TASK DIRECTIONS: Transcribe exactly the lines that fall between the one holding "index dip: (80, 200)" and the one holding "pinky tip: (89, 250)", inclusive, from the entries below.

AVAILABLE DATA:
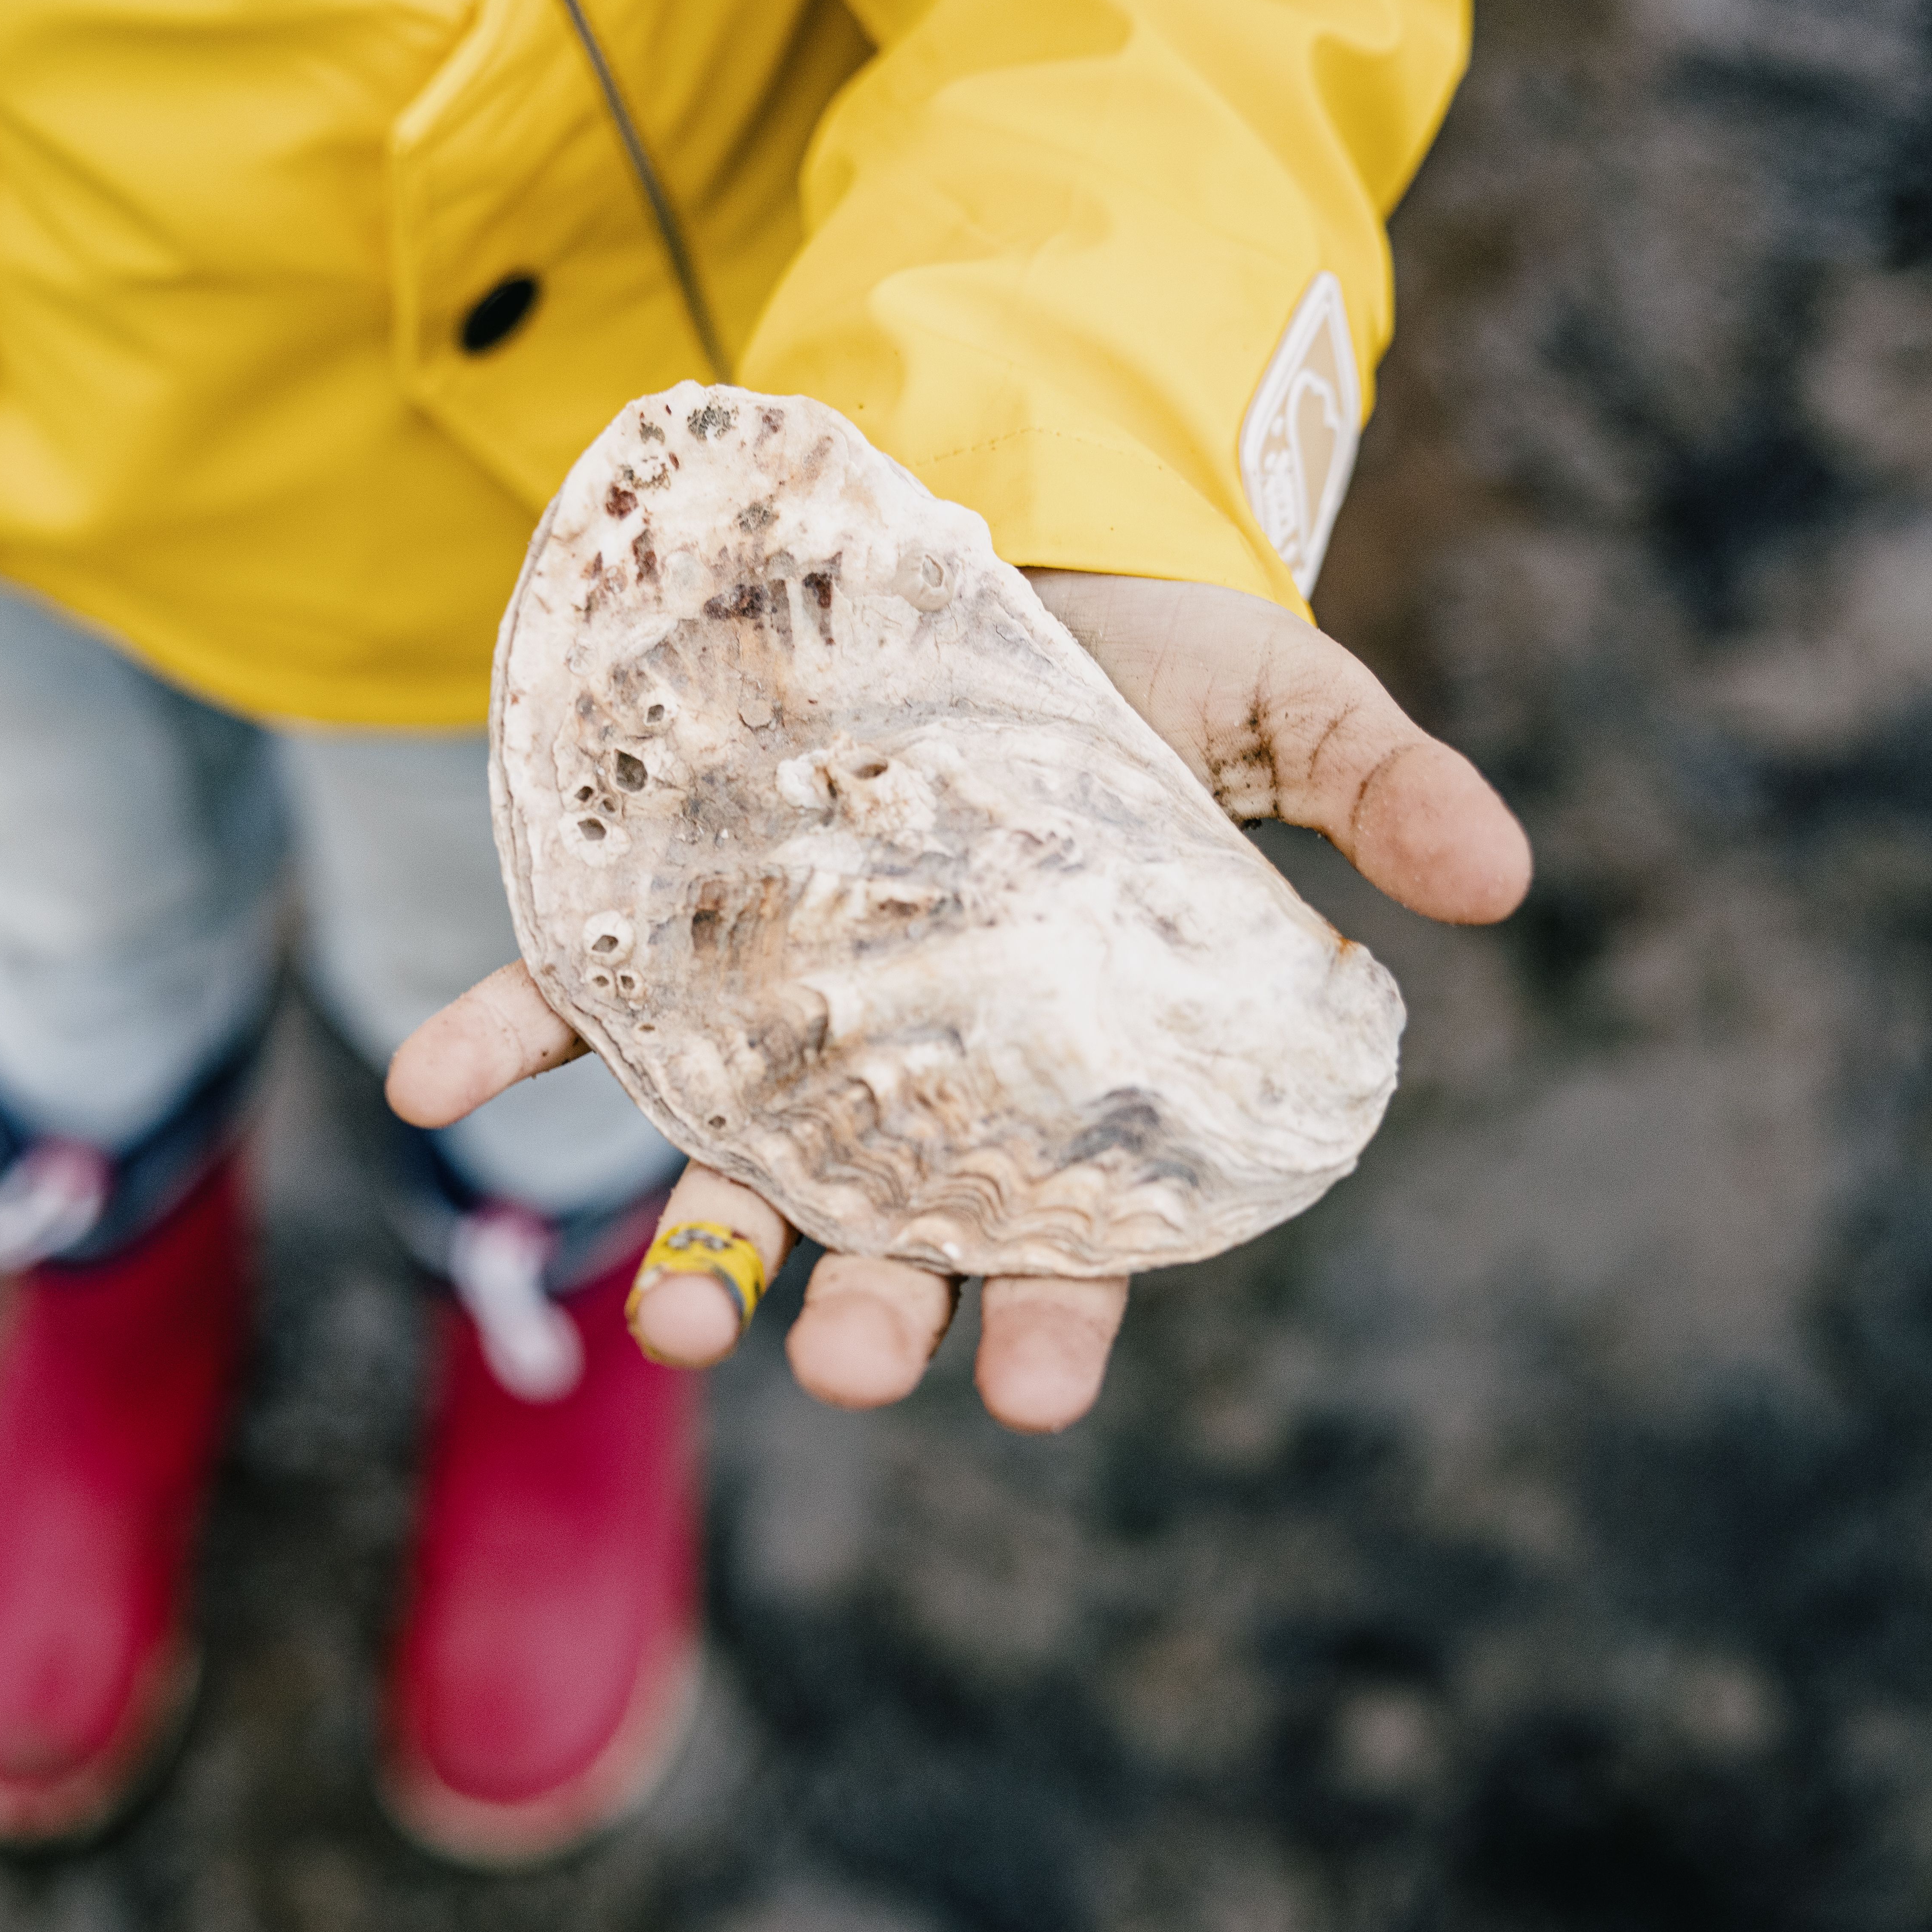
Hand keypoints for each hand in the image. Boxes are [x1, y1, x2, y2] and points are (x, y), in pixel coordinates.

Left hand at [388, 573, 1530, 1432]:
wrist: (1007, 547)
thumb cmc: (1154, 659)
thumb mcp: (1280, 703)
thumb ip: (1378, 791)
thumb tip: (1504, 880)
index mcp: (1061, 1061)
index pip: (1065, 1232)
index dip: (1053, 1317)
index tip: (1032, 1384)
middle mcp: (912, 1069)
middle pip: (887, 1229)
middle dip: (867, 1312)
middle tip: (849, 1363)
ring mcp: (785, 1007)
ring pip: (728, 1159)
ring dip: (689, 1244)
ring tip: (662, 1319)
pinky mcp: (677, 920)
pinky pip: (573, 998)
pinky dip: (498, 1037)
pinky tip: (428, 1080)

---

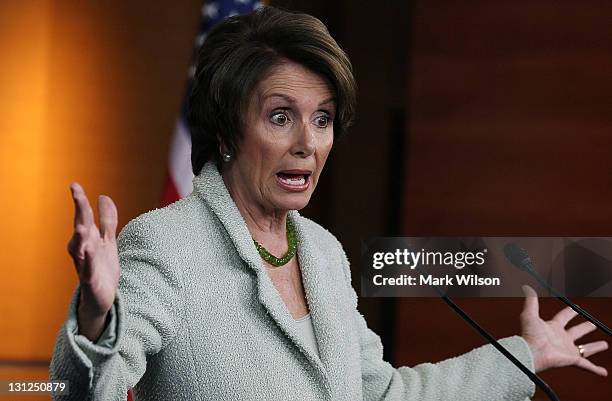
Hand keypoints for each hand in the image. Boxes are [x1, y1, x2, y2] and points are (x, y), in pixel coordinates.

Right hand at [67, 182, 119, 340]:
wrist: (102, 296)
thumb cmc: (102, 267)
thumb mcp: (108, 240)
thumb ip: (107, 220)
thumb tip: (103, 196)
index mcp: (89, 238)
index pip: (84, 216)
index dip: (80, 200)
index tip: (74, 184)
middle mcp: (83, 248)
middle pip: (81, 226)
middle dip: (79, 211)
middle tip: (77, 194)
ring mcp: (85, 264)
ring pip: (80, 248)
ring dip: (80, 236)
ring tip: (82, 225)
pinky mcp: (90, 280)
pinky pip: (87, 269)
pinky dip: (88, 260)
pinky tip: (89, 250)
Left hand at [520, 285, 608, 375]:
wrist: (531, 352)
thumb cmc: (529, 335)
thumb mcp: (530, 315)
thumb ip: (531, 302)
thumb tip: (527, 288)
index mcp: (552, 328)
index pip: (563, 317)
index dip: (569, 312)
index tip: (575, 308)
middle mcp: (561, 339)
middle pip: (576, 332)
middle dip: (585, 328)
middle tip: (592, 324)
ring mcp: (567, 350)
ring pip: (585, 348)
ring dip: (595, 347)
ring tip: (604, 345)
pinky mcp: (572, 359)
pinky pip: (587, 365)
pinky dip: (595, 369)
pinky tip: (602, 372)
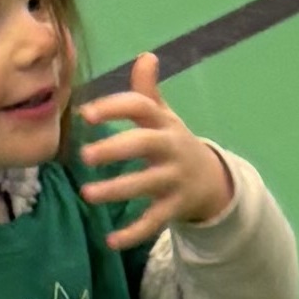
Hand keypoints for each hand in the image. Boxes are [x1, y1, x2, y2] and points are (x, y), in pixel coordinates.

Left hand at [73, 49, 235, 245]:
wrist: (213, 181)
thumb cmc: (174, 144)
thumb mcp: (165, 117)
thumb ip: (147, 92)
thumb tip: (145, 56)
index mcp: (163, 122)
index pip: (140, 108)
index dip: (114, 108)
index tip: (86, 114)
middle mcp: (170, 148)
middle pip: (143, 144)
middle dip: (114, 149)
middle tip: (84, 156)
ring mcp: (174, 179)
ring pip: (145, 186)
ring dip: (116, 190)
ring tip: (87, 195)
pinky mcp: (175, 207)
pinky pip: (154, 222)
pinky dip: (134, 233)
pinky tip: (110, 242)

RESPONSE TO THIS EXERCISE:
index dip: (80, 200)
index tip: (74, 184)
middle mcp: (83, 248)
middle pip: (81, 226)
middle dip: (79, 211)
middle tip: (77, 194)
ring mcp: (85, 264)
ring pip: (80, 248)
ring dip: (80, 236)
ring tip: (82, 225)
pinky mcp: (90, 280)
pinky pip: (87, 269)
pinky dip: (88, 260)
pinky tip: (89, 250)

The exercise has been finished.